» **Provided passage**
::::::::

Question

If \( y(x) \) is the solution of the initial value problem \[ \frac{d^2y}{dx^2} + 4 \frac{dy}{dx} + 4y = 0, \quad y(0) = 2, \quad \frac{dy}{dx}(0) = 0, \] then \( y(\ln 2) \) is (round off to 2 decimal places) equal to ...............

Hint:

When solving second-order linear differential equations with constant coefficients, use the characteristic equation to find the general solution and apply initial conditions to find the specific solution.

Answer 1

Correct Answer: 1.12

Step 1: Solve the characteristic equation.
We start by writing the characteristic equation for the given second-order linear homogeneous differential equation: \[ r^2 + 4r + 4 = 0. \] Factoring the quadratic equation: \[ (r + 2)^2 = 0. \] Thus, the repeated root is \( r = -2 \).
Step 2: General solution to the differential equation.
For a second-order differential equation with repeated roots, the general solution is: \[ y(x) = (C_1 + C_2 x) e^{-2x}. \]
Step 3: Apply the initial conditions.

::::::::

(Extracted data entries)
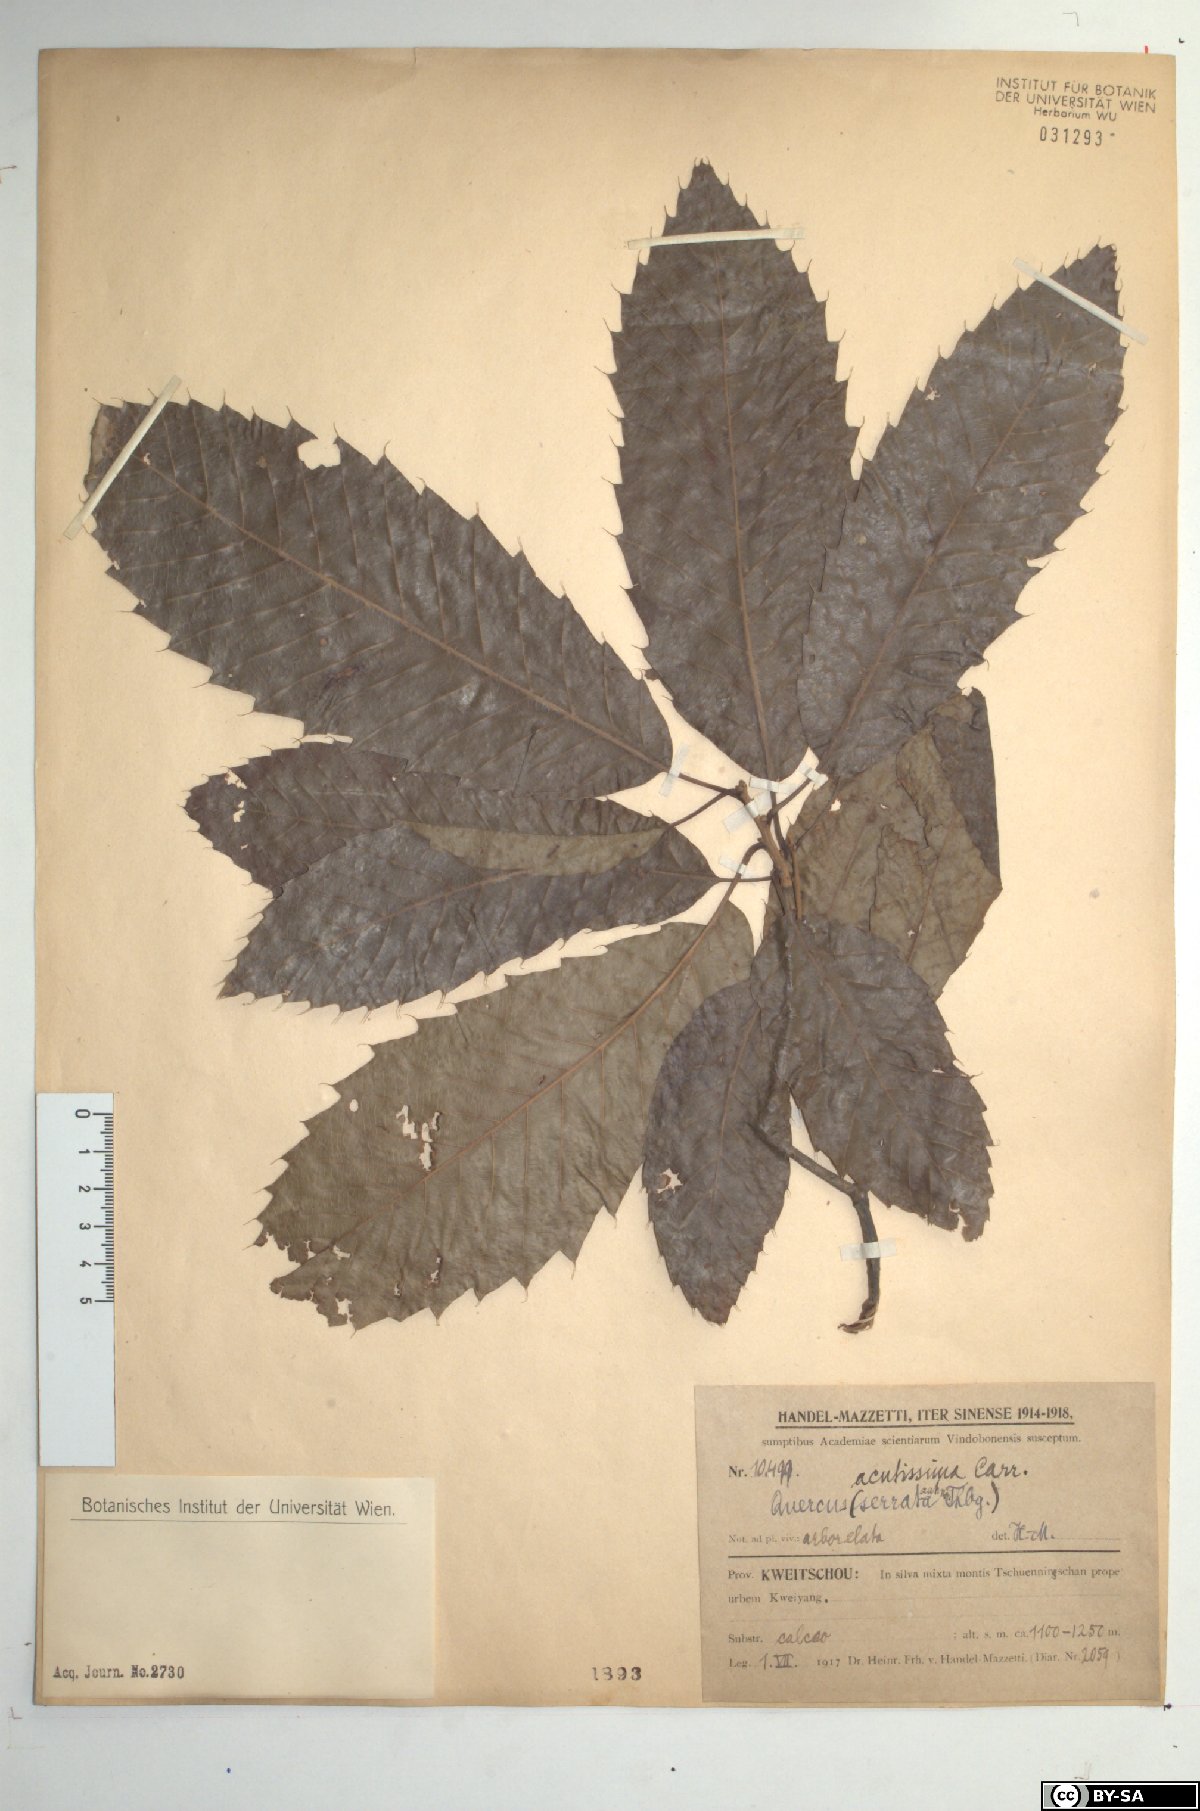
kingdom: Plantae
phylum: Tracheophyta
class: Magnoliopsida
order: Fagales
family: Fagaceae
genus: Quercus
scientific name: Quercus acutissima
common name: Sawtooth oak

::::::::

» **Problem set**
(1) Do these statements agree with the differential equation solution? (a) The characteristic equation has a repeated root of \( r = -2 \). (b) The initial value of \( y \) at \( x = 0 \) is zero. (c) The result is to be rounded to three decimal places. Answer yes or no for each, and quote the deciding words.
(2) Can you continue the differential equation solution from its last line?

» **Answers to the exercise**
(1)
(a) Yes: "Thus, the repeated root is \( r = -2 \)."
(b) No: "y(0) = 2"
(c) No: "round off to 2 decimal places"

(2)
We are given the initial conditions \( y(0) = 2 \) and \( \frac{dy}{dx}(0) = 0 \). Substituting these into the general solution: - At \( x = 0 \), \( y(0) = C_1 + C_2 \cdot 0 = C_1 = 2 \). So, \( C_1 = 2 \). Now, we compute the derivative of \( y(x) \): \[ \frac{dy}{dx} = (C_2 - 2C_1 - 2C_2 x) e^{-2x}. \] At \( x = 0 \), \( \frac{dy}{dx}(0) = C_2 - 2C_1 = 0 \), so: \[ C_2 - 2 \cdot 2 = 0 \quad \Rightarrow \quad C_2 = 4. \] Thus, the solution is: \[ y(x) = (2 + 4x) e^{-2x}. \]
Step 4: Evaluate \( y(\ln 2) \).
Now, substitute \( x = \ln 2 \) into the solution: \[ y(\ln 2) = (2 + 4 \ln 2) e^{-2 \ln 2}. \] Using the property \( e^{\ln a} = a \), we simplify: \[ y(\ln 2) = (2 + 4 \ln 2) \cdot \frac{1}{4} = \frac{2 + 4 \ln 2}{4}. \] Using the approximate value \( \ln 2 \approx 0.6931 \), we get: \[ y(\ln 2) = \frac{2 + 4 \cdot 0.6931}{4} = \frac{2 + 2.7724}{4} = \frac{4.7724}{4} = 1.1931. \]
Step 5: Conclusion.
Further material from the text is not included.